Extracted entries:

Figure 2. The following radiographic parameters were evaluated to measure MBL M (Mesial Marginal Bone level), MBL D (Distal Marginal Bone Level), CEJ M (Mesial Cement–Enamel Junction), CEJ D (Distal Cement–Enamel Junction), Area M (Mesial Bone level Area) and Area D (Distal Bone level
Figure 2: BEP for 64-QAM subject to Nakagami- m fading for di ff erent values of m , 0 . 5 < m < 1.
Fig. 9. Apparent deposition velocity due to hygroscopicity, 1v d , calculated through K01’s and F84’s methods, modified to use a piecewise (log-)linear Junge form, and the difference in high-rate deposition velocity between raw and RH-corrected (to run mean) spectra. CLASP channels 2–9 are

* * *

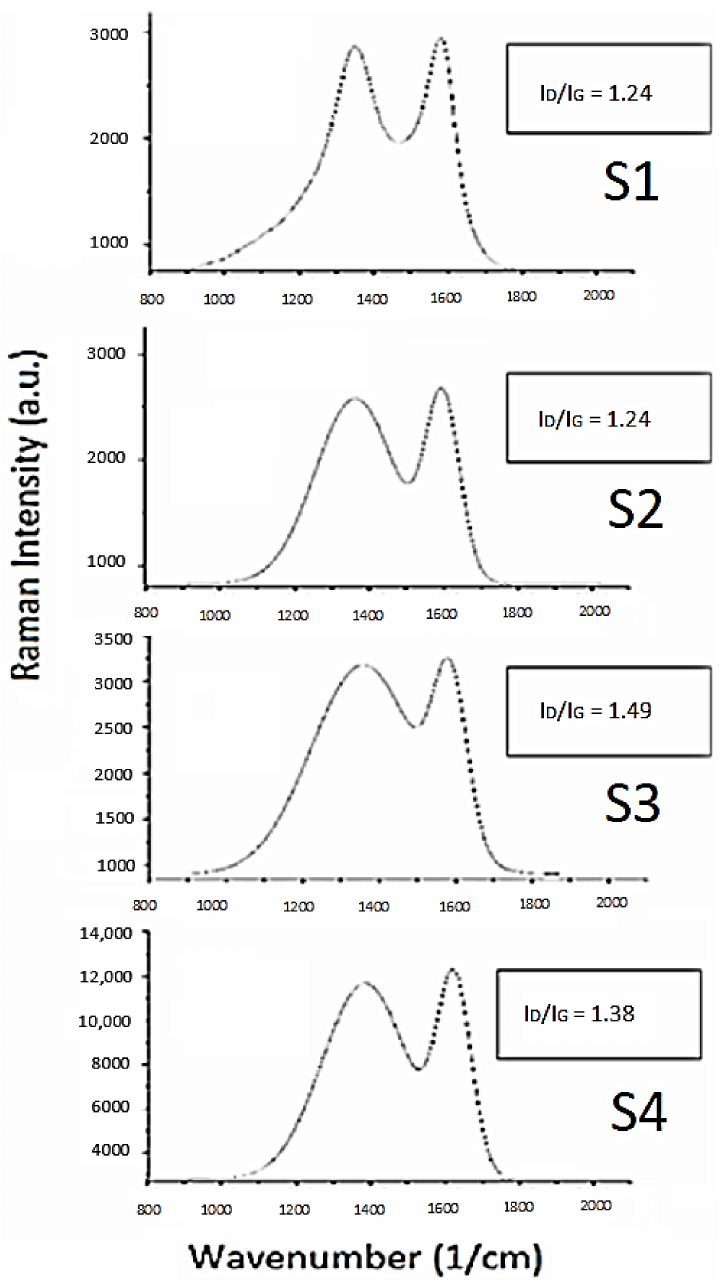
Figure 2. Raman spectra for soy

--

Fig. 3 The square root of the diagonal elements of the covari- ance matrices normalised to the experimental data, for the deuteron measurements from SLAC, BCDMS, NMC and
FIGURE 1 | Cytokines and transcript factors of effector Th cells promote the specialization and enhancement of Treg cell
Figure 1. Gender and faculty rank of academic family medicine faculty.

Task objective:
The response should be the listing above, limited to the lines between the one holding "Fig. 3 The square" and the one holding "Figure 1. Gender", inclusive, reproduced exactly.

Response to the exercise:
Fig. 3 The square root of the diagonal elements of the covari- ance matrices normalised to the experimental data, for the deuteron measurements from SLAC, BCDMS, NMC and
FIGURE 1 | Cytokines and transcript factors of effector Th cells promote the specialization and enhancement of Treg cell
Figure 1. Gender and faculty rank of academic family medicine faculty.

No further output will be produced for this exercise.